Un peu comme pour Cassavetes ou Kubrick, je n'arrive pas à aimer le cinéma de Jim Jarmush tout en étant conscient de ses qualités. Si les premiers proposent quelque chose d'indéniable, à travers leur "mise en scène" (par la théâtralité, le discours ou la forme), il y a une froideur, une distance mise avec le spectateur qui ne me plaît pas. C'est un peu pareil avec Jarmush, sans l'aspect indéniable qui pourrait me fasciner indépendamment de mon appréciation.

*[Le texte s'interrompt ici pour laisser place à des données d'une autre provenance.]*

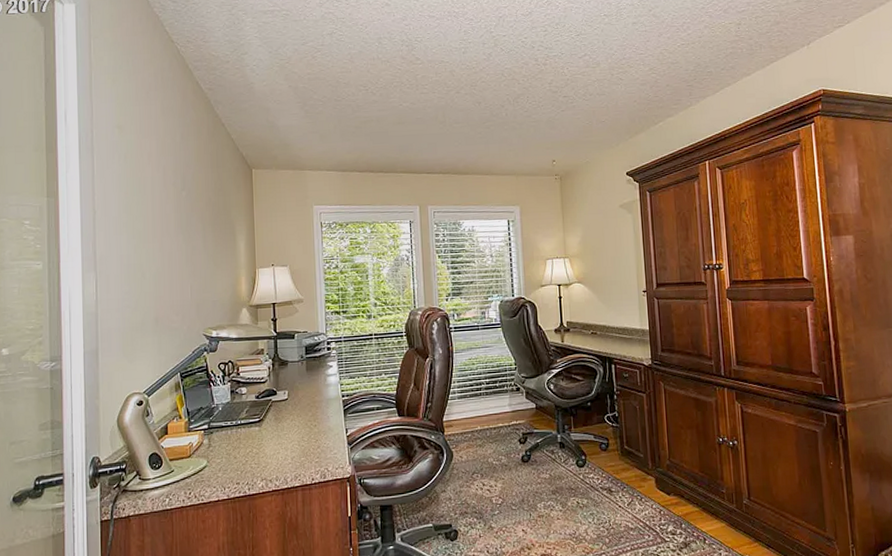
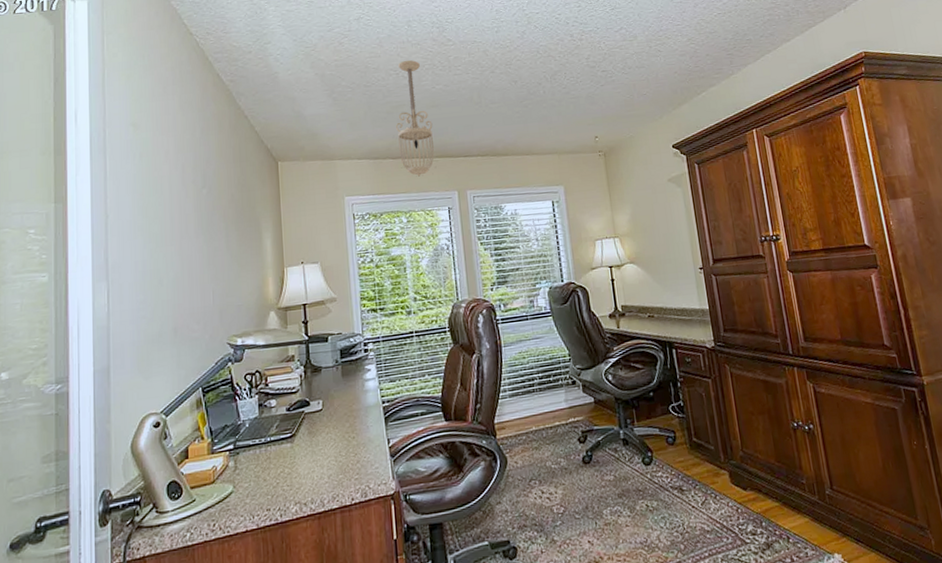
ceiling light fixture: none [364,76,400,190] -> present [396,60,437,177]

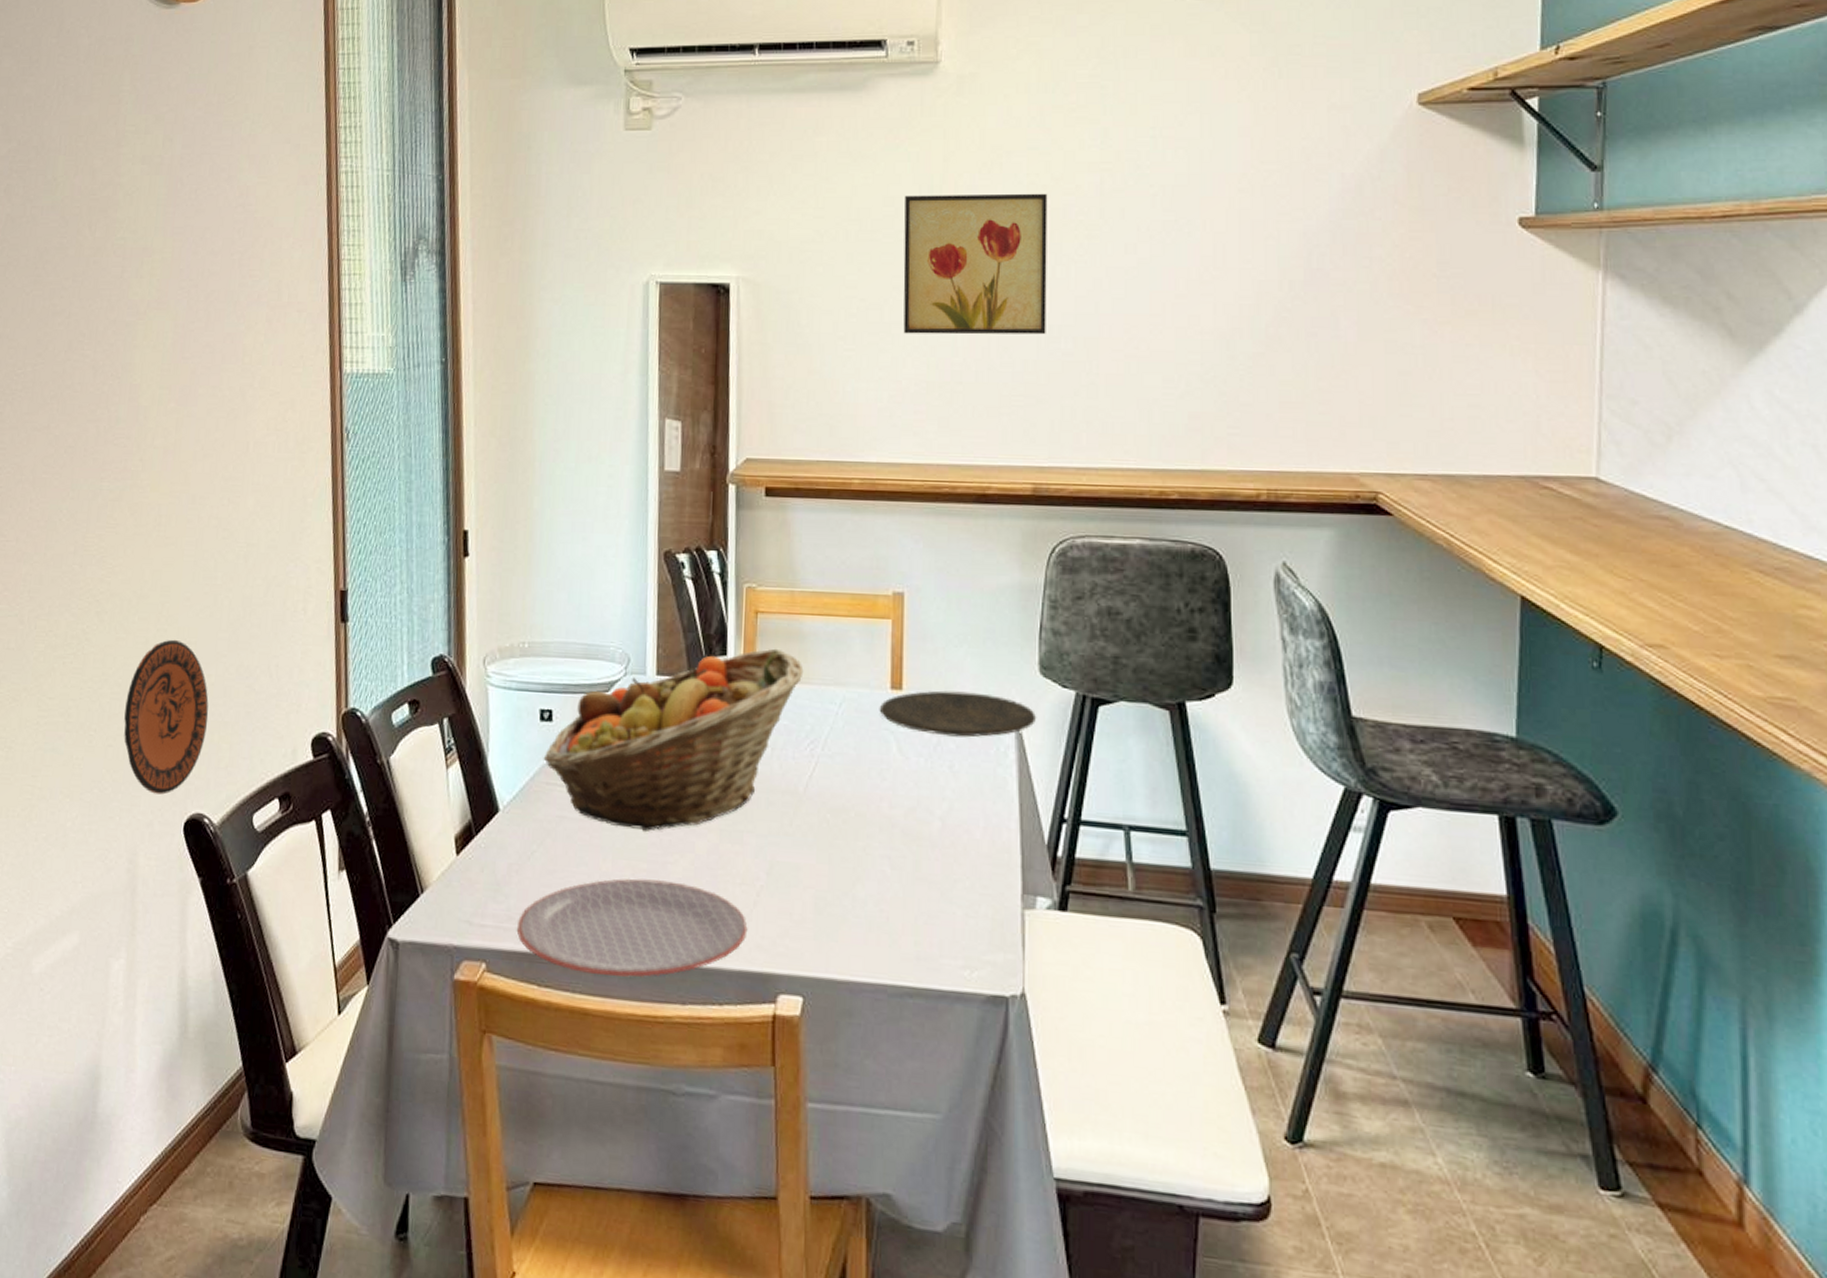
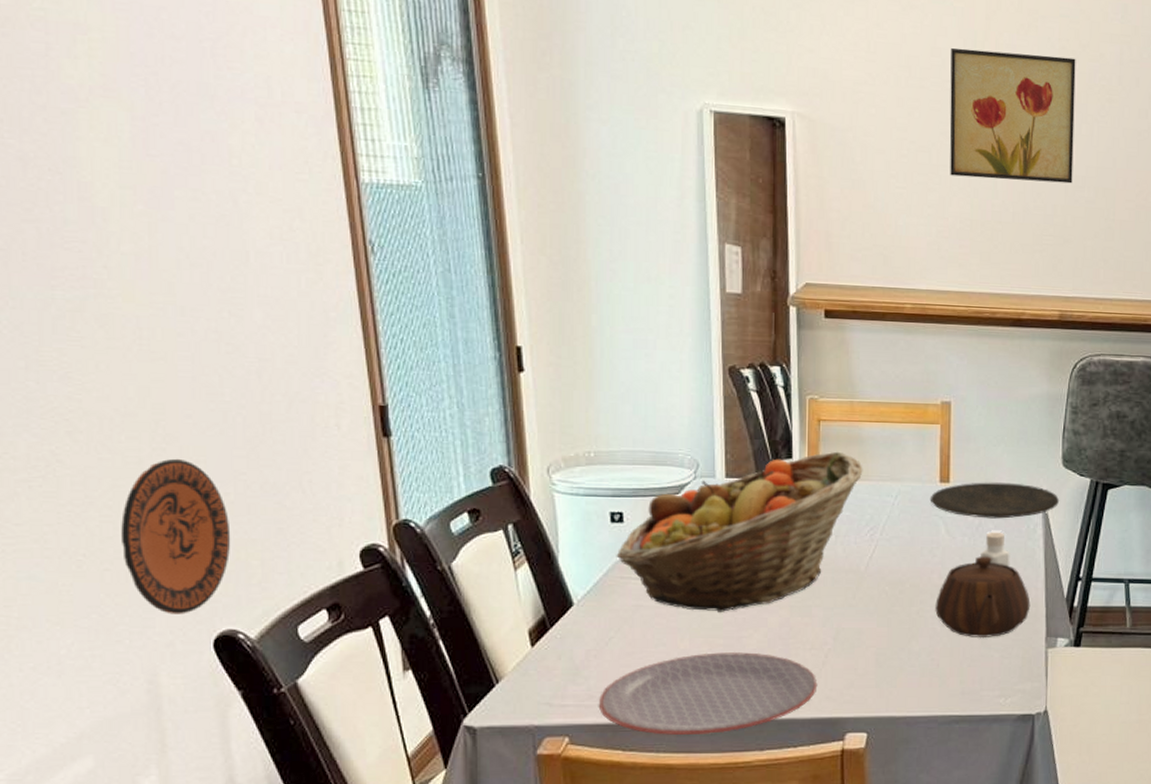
teapot: none [885,783,1002,889] -> present [935,556,1031,639]
pepper shaker: none [939,753,976,798] -> present [981,531,1010,566]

Je vois un pattern récurrent dans les quelques films que j'ai pu voir de l'auteur (toutes les fictions à partir de Dead Man, plus ce Down by Law), c'est qu'il semble chercher à transformer la misanthropie et / ou solitude de ses protagonistes en empathie pour quelques autres - l'art intra-diégétique ainsi qu'une tacite philosophie sur l'existence, comme vecteurs de rencontre, d'échange et d'évolution. Le décor dépouillé permet de refléter la mélancolie des personnages, tout autant qu'il donne un sens légèrement plus politique à leurs pérégrinations existentielles. L'histoire est donc, toujours réduite à un prétexte ce qui est bien sur, loin d'être un problème puisque le scénario s'avère toujours être riche de sens, notamment grâce aux personnages... Ceux-ci seront en outre incarnés par des acteurs-aura, nettement plus évocateurs et poétiques qu'une qualité brute d'interprétation. Car le langage du film passe beaucoup par une certaine sensorialité, transmise certes par les acteurs et l'imprévisibilité des comportements, mais également par la très aboutie esthétique des films (fantastique N&B dans Down by Law). Une esthétique qui, si elle enveloppe décors et personnages, n'accompagne que superficiellement et grossièrement le propos. Ainsi, chacun de s films de Jarmush, en fonction de ces divers aspects, possède une ambiance qui lui est propre tout en s'inscrivant dans une certaine continuité.
Donc il y a une vraie richesse dans les films Jarmush, pourtant je n'y suis pas sensible. C'est pas une question de rythme, ou de sujet, mais plutôt d'empathie. Il y a pourtant énormément d'œuvres ou l'empathie n'est pas évidente, mais compensée par exemple, par la mise en scène et en images. Je pense au Fils de Saul ou à The Assassin par exemple, ou la sensorialité transmet de l'empathie (pour un discours ou une intimité), alors que l'histoire du film ne l'autorise pas. Avec Jarmush, je perds mes repères. Si empathie il y a, celle ci n'est jamais vraiment dirigée vers les personnages, auxquels il est presque impossible de s'identifier, mais envers la relation singulière qu'ils peuvent entretenir entre eux, lorsque s'entrechoquent leurs vides intérieurs. Alors seulement, tardivement, naît de l'indifférence et de la distanciation une certaine beauté, pas suffisante dans mon cas pour mettre en perspective un sentiment premier. Reste tout de même dans Down by Law comme dans ses autres films, quelques très (très) jolis moments. Ici, à partir de la rencontre entre Benigni et les deux autres : la chanson, la fuite dans le marais, le dîner, la fourche; moments qui toutefois n'ont pas suffit à me réconcilier avec le film.